Forget worries about increasing food prices. It’s time we became concerned with decreasing food safety.
After two years of “tainted this” and “recalled that,” what has changed for the Food and Drug Administration? If it were a private business wouldn’t someone be fired? Wouldn’t investors demand an internal audit?
In 2007, ConAgra Foods, the company that produced the 2007 salmonella-tainted peanut butter, brushed aside the FDA like beer cans underneath a frat house futon.
FDA documents show inspectors were told by the plant manager for ConAgra that with the 2004 bacteria problems, “they could not provide information … until checking with corporate officials.”
When inspectors returned they were assured the company dealt with any problems internally and the products not meeting the company’s specifications were destroyed. Case closed Columbo. That is, until people started getting more than their usual share of personal peanut problems.
After the 2006 E. coli outbreak in California’s spinach, FDA Director Robert E. Brackett admitted before the Committee on Health Education that maybe the FDA needed to make improvements on its oversight of ready-to-eat fresh fruits and vegetables. Oops.
Since then, The Associated Press reported only 29 West Coast vegetable farms were inspected from September 2006 to September 2007. So cross your fingers and hope your bag of lettuce doesn’t let you down.
As for 2008, just 1.3 percent of imported fish, vegetables and fruit are inspected by the FDA. Of course, it’s OK, though, because of the 1.3 percent that is inspected, rarely does anything prove unfit for human constipation … I mean consumption.
Even scarier than unchecked imported fish is how the FDA reacts when outbreaks occur.
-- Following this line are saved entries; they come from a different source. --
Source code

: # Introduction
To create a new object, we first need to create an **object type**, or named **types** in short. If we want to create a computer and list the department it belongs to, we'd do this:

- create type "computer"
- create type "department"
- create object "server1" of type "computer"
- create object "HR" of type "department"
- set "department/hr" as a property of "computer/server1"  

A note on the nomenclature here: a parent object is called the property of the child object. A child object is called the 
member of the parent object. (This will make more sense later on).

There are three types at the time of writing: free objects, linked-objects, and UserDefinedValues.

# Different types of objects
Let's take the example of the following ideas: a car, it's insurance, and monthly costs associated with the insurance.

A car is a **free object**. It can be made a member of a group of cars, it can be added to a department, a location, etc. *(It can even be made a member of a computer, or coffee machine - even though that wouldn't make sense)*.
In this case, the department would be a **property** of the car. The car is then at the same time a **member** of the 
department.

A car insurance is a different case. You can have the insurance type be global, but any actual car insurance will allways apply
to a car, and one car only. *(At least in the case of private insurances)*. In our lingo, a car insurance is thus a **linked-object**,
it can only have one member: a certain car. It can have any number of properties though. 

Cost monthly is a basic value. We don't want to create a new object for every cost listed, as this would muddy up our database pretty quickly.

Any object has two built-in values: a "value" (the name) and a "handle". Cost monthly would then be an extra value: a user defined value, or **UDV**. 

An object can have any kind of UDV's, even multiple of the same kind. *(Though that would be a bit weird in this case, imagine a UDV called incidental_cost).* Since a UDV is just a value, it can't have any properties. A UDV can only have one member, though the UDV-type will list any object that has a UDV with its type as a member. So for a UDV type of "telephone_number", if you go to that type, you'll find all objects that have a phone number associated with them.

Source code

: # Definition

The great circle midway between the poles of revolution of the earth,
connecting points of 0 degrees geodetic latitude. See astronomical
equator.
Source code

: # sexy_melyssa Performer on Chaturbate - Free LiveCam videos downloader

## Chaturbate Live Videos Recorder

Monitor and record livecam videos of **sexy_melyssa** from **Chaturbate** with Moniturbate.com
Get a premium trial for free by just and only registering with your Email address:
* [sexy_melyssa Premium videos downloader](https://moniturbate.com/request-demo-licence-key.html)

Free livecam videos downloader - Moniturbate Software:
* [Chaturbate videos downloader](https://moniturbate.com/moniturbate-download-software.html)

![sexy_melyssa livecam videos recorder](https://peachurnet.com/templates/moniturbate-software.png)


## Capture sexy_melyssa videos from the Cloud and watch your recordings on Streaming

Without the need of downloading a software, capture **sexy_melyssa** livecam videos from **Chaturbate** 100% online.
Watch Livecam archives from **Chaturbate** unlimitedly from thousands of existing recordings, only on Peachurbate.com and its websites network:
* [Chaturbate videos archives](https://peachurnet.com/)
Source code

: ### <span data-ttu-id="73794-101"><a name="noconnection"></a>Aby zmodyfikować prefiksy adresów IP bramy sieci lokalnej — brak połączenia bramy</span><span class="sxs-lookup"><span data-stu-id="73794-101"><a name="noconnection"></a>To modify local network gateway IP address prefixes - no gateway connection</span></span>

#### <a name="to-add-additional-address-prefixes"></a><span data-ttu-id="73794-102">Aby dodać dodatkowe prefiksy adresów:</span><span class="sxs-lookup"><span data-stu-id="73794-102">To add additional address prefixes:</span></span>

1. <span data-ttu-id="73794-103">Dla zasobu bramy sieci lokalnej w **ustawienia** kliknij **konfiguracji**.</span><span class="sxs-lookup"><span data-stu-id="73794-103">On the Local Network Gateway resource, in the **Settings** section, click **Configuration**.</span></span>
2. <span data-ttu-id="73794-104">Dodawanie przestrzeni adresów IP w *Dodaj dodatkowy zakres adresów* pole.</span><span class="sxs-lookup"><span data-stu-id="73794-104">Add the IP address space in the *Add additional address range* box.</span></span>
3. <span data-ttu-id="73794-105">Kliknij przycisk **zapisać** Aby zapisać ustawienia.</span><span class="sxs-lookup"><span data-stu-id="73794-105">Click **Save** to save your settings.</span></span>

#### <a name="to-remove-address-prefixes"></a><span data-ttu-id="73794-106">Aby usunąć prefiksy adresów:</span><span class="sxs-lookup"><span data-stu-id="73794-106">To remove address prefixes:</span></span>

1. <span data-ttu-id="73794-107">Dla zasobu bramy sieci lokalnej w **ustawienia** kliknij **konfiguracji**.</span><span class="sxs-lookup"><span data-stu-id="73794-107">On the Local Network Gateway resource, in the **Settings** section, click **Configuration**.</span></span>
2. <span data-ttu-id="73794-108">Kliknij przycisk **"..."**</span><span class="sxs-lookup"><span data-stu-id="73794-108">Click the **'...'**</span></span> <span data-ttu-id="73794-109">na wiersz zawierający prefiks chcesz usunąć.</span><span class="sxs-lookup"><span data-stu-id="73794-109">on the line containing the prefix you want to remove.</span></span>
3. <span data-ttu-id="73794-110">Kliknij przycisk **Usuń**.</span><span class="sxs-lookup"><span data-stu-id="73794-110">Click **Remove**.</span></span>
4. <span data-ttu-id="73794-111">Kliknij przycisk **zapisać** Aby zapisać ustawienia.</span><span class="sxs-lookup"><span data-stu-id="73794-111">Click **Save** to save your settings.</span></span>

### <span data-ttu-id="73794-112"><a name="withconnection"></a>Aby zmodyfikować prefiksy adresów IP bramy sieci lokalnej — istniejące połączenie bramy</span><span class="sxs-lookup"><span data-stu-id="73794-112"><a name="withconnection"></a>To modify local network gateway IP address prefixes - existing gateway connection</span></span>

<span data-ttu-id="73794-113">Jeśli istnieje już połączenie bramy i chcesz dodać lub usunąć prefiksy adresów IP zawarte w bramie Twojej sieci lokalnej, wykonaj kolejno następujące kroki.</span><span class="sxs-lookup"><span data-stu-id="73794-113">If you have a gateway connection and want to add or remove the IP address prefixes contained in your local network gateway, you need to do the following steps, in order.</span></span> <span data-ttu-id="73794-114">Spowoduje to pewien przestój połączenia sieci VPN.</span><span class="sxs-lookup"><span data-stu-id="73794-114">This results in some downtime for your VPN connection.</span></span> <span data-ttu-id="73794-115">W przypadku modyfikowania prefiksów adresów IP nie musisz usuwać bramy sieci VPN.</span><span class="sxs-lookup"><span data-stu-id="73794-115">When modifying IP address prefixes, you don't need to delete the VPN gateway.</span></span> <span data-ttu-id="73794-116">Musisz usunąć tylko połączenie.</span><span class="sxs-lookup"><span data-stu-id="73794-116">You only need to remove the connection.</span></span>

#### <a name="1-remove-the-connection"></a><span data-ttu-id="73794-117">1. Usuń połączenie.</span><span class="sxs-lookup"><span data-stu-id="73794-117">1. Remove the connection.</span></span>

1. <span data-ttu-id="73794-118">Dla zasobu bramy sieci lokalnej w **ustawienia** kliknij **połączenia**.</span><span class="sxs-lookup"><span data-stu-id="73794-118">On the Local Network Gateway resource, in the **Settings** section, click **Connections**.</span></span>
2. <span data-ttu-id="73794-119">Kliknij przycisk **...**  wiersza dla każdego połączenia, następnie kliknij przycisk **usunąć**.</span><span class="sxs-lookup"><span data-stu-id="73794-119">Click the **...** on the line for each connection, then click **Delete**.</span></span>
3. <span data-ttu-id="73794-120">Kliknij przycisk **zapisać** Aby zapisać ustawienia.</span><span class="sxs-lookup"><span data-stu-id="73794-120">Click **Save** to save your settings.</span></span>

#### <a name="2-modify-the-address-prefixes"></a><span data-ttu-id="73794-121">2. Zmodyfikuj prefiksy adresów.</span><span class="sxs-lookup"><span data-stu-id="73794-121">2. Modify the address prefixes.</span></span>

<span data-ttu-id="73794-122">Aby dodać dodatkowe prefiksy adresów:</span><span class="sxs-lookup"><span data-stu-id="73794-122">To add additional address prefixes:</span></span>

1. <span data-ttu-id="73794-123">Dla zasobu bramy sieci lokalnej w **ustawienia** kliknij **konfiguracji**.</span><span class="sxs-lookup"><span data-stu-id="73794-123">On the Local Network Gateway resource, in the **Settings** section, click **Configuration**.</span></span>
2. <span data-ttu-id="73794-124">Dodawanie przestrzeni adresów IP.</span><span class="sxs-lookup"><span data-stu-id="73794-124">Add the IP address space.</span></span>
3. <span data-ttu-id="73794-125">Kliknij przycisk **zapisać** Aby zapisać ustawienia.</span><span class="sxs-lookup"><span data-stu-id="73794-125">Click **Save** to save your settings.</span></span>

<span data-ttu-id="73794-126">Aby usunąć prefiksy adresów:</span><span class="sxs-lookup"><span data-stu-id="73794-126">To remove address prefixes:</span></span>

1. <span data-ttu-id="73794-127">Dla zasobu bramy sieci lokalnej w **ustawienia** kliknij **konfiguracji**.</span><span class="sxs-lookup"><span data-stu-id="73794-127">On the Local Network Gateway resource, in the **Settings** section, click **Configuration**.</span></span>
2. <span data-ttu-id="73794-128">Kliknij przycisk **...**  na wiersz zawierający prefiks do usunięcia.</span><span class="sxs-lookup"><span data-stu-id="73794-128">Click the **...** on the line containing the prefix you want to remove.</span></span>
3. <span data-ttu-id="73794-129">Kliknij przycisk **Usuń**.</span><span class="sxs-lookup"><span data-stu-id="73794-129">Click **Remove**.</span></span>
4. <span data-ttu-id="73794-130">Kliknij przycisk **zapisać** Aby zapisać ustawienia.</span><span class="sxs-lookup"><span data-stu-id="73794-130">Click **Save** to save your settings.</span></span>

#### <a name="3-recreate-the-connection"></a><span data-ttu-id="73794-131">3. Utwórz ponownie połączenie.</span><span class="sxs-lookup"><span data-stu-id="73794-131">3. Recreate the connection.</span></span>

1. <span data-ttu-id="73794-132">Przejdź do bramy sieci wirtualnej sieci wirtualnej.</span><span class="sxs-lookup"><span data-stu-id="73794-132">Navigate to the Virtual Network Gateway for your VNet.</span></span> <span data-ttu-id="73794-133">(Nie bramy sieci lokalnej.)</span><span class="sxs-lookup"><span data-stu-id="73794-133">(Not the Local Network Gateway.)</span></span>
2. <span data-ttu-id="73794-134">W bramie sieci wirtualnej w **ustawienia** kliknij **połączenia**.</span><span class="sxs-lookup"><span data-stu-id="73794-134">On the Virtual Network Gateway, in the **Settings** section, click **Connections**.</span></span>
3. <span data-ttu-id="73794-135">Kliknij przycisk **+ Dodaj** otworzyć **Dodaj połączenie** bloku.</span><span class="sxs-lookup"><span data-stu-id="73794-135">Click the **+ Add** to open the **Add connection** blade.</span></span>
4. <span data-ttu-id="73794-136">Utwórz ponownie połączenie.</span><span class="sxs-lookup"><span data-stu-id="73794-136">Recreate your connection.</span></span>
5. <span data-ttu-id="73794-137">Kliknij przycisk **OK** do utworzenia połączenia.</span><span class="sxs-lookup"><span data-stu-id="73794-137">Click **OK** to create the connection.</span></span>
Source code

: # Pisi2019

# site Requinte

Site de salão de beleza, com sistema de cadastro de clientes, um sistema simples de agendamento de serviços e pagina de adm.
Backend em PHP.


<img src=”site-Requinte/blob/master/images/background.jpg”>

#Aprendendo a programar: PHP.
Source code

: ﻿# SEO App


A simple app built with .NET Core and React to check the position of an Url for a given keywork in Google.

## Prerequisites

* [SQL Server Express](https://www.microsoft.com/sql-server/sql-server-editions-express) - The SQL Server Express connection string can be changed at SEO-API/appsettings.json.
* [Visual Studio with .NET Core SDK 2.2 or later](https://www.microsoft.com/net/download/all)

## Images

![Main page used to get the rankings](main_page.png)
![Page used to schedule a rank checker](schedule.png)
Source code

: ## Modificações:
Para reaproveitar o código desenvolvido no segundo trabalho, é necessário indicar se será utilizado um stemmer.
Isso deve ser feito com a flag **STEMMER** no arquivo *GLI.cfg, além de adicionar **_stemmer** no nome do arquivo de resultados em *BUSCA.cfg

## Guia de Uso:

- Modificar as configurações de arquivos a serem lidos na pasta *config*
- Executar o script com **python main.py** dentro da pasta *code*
The first victim of the recent salmonella tainted tomato was discovered April 16. It was June 3 when the FDA finally announced maybe Americans should watch what “tomaters” they ate.
I’ll admit, there’s more to it than just the FDA. We wield the sledge hammer of consumer buying power. That is, when gas prices don’t turn our sledge hammers into a ball-peen. We are the deciders. We decide what to eat and where to buy it. We also are at fault.
I joke around with friends that after my run-in with the deadly jar of Peter Pan Peanut Butter I should make a T-shirt that proudly states, “I survived salmonella.”
Perhaps a better T-shirt would say, “Know the hand that feeds you.”
We, as a culture ,have come so far from knowing where our spinach is bagged or how our tomatoes are grown, that when an outbreak occurs it takes months to detect the source.
It isn’t just the price of fuel that should drive us to shop at local farmers’ markets. There’s a safety in knowing where your food comes from.
Today, I stop at places that display signs advertising “local produce.” I buy corn from a couple that grows it on a farm in Hartville. I buy snap peas from a man in Massillon and strawberries from a place in Navarre.
I still cringe, though, when I’m at the grocery store and I catch sight of that happy smiling boy-fairy, Peter Pan on the side of a jar of peanut laced death. I take a deep sigh, cross my fingers and pray that whatever happens chocolate isn’t next.